(Data records)
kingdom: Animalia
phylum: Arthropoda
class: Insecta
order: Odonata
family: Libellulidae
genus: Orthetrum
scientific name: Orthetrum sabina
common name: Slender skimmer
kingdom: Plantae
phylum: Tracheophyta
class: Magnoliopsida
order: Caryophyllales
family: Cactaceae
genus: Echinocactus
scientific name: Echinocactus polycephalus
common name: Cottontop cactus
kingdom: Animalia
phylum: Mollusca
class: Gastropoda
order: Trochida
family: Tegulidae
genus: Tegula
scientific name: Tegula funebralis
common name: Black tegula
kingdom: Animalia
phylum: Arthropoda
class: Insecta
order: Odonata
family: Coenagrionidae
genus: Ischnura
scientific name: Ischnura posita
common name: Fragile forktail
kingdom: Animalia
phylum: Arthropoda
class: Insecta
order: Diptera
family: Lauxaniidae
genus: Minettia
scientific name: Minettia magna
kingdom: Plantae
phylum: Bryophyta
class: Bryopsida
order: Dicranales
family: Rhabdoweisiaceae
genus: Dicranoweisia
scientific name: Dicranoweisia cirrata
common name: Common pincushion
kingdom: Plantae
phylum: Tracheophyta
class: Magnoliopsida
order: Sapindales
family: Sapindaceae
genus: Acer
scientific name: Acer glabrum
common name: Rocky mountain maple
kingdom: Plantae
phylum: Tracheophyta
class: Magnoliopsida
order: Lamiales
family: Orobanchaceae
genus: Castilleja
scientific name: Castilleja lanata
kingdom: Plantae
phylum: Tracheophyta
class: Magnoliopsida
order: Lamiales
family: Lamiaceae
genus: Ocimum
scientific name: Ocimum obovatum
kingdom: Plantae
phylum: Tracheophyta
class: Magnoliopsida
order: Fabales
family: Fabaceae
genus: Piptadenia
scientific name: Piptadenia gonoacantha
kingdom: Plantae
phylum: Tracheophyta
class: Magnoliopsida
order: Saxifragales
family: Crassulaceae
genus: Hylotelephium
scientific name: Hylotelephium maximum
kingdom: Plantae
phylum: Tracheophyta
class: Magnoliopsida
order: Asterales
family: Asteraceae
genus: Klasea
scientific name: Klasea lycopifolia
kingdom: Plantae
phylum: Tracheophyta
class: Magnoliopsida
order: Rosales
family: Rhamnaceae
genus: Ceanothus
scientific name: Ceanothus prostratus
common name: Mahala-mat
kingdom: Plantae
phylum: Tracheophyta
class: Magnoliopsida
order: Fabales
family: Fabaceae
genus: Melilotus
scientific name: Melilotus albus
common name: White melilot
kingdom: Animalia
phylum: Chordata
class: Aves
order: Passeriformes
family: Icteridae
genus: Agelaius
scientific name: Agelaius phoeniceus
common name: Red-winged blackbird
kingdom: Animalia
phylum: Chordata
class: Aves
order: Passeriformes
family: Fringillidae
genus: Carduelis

Task requirements: Update the lines above by changing each occurrence of "common name" to "vernacular name", and leave everything else as it stands.

Exercise solution:
kingdom: Animalia
phylum: Arthropoda
class: Insecta
order: Odonata
family: Libellulidae
genus: Orthetrum
scientific name: Orthetrum sabina
vernacular name: Slender skimmer
kingdom: Plantae
phylum: Tracheophyta
class: Magnoliopsida
order: Caryophyllales
family: Cactaceae
genus: Echinocactus
scientific name: Echinocactus polycephalus
vernacular name: Cottontop cactus
kingdom: Animalia
phylum: Mollusca
class: Gastropoda
order: Trochida
family: Tegulidae
genus: Tegula
scientific name: Tegula funebralis
vernacular name: Black tegula
kingdom: Animalia
phylum: Arthropoda
class: Insecta
order: Odonata
family: Coenagrionidae
genus: Ischnura
scientific name: Ischnura posita
vernacular name: Fragile forktail
kingdom: Animalia
phylum: Arthropoda
class: Insecta
order: Diptera
family: Lauxaniidae
genus: Minettia
scientific name: Minettia magna
kingdom: Plantae
phylum: Bryophyta
class: Bryopsida
order: Dicranales
family: Rhabdoweisiaceae
genus: Dicranoweisia
scientific name: Dicranoweisia cirrata
vernacular name: Common pincushion
kingdom: Plantae
phylum: Tracheophyta
class: Magnoliopsida
order: Sapindales
family: Sapindaceae
genus: Acer
scientific name: Acer glabrum
vernacular name: Rocky mountain maple
kingdom: Plantae
phylum: Tracheophyta
class: Magnoliopsida
order: Lamiales
family: Orobanchaceae
genus: Castilleja
scientific name: Castilleja lanata
kingdom: Plantae
phylum: Tracheophyta
class: Magnoliopsida
order: Lamiales
family: Lamiaceae
genus: Ocimum
scientific name: Ocimum obovatum
kingdom: Plantae
phylum: Tracheophyta
class: Magnoliopsida
order: Fabales
family: Fabaceae
genus: Piptadenia
scientific name: Piptadenia gonoacantha
kingdom: Plantae
phylum: Tracheophyta
class: Magnoliopsida
order: Saxifragales
family: Crassulaceae
genus: Hylotelephium
scientific name: Hylotelephium maximum
kingdom: Plantae
phylum: Tracheophyta
class: Magnoliopsida
order: Asterales
family: Asteraceae
genus: Klasea
scientific name: Klasea lycopifolia
kingdom: Plantae
phylum: Tracheophyta
class: Magnoliopsida
order: Rosales
family: Rhamnaceae
genus: Ceanothus
scientific name: Ceanothus prostratus
vernacular name: Mahala-mat
kingdom: Plantae
phylum: Tracheophyta
class: Magnoliopsida
order: Fabales
family: Fabaceae
genus: Melilotus
scientific name: Melilotus albus
vernacular name: White melilot
kingdom: Animalia
phylum: Chordata
class: Aves
order: Passeriformes
family: Icteridae
genus: Agelaius
scientific name: Agelaius phoeniceus
vernacular name: Red-winged blackbird
kingdom: Animalia
phylum: Chordata
class: Aves
order: Passeriformes
family: Fringillidae
genus: Carduelis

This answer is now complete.